Squinter grew up in a very similar urban, working class environment three miles across the city. But he has to say that when he was in P3 he hadn’t ‘lived’ Belfast. The only things he’d lived were rap-the-doors-and-run-away, egg-and-milk chews and Scooby-Doo. But if Conor thinks that living in the New Lodge until he made his First Communion confers on him as a man of a certain age a Solomon-like understanding of Belfast then the only response can be, Fair play, big man – they must have put some special stuff in your Dairylea Triangles that those of us who’ve spent our lives here were denied.
But while the hilarious hubris of “I’m still Conor, I’m still the wee boy from the Antrim Road” will loom large in Ireland when it’s time for posterity to carve Conor’s epitaph, it will feature some way below his most famous contribution to the political and social discourse. That came when he told Channel 4’s Cathy Newman that Boris ‘Pump Up the Jam’ Johnson had not attended a birthday party at 10 Downing Street, but had been “ambushed by a cake”.

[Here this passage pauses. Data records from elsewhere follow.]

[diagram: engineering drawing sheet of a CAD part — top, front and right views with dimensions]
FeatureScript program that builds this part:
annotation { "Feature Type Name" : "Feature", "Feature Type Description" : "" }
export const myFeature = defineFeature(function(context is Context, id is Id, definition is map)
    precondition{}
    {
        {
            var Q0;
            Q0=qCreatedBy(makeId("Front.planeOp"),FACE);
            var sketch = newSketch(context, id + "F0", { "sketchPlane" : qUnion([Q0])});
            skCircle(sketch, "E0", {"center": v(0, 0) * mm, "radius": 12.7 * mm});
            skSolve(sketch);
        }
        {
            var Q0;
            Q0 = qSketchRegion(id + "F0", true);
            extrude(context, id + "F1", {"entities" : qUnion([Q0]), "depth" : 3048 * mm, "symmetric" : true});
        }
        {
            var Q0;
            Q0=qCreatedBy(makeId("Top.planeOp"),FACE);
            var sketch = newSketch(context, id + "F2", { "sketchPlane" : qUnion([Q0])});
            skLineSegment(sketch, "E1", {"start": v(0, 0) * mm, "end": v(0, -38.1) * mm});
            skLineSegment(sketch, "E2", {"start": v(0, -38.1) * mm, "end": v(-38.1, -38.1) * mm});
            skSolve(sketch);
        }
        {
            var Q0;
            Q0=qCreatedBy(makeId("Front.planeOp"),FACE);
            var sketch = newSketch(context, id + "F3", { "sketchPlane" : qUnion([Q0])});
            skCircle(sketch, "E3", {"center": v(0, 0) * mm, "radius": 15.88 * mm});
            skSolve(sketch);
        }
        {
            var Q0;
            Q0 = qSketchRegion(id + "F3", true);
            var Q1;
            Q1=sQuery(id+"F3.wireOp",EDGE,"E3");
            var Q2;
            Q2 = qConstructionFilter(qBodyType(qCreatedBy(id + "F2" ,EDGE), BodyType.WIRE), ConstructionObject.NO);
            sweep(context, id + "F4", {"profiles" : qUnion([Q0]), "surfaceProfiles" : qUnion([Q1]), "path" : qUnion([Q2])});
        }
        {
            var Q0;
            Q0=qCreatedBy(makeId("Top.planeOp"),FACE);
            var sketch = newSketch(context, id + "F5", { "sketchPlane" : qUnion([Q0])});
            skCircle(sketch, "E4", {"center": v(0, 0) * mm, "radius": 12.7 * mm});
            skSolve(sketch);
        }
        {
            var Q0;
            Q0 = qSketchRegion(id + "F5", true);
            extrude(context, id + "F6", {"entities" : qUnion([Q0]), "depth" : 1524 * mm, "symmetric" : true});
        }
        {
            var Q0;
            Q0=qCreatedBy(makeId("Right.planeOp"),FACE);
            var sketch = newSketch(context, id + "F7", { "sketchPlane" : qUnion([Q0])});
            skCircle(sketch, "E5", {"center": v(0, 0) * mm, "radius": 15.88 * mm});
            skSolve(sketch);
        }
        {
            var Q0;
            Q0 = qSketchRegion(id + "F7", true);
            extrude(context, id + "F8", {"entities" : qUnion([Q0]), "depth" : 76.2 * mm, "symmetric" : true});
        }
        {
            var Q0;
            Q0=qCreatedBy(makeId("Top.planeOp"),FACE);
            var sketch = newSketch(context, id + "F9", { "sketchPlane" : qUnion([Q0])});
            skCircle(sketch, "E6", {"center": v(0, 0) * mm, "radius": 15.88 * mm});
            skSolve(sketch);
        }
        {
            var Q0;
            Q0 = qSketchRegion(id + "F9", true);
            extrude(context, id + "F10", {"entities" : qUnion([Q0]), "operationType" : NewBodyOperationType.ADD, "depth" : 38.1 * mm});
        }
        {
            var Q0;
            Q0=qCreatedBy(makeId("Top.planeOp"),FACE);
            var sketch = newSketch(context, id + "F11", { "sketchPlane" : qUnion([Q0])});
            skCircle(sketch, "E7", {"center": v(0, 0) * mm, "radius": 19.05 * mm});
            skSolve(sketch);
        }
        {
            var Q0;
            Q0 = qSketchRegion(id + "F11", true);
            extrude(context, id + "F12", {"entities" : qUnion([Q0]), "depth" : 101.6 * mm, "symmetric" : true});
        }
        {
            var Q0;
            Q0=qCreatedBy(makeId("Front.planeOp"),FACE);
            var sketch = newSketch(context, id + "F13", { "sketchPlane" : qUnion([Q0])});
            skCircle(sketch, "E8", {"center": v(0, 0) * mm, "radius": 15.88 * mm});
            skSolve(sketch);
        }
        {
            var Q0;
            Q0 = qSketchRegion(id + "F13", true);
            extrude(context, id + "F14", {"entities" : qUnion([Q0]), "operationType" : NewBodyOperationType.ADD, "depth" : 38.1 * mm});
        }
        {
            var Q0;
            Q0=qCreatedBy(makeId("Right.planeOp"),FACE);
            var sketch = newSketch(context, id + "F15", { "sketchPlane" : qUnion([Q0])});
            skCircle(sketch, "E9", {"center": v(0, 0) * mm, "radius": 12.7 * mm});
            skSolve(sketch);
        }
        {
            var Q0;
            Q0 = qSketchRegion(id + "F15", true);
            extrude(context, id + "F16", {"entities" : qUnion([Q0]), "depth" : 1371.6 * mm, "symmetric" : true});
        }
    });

Up to that point, Squinter’s favourite Tory quote in the Tory Austerity Banter Years was the now disgraced, money-grubbing Owen Paterson, who, on being asked why a cull target in his Environment Department hadn’t been reached, replied: “The badgers moved the goalposts.” Owen, of course, was another Tory C-lister sent to loyal Ulster to keep him away from the scissors.
If Conor’s handed this article as part of his press team’s daily media brief, Squinter can only hope that he takes it in the right spirit. After all, if he’s still a wee boy from the Antrim Road, Squinter’s still an oul’ lad from the Lower Whack. And that’s a bond worth treasuring.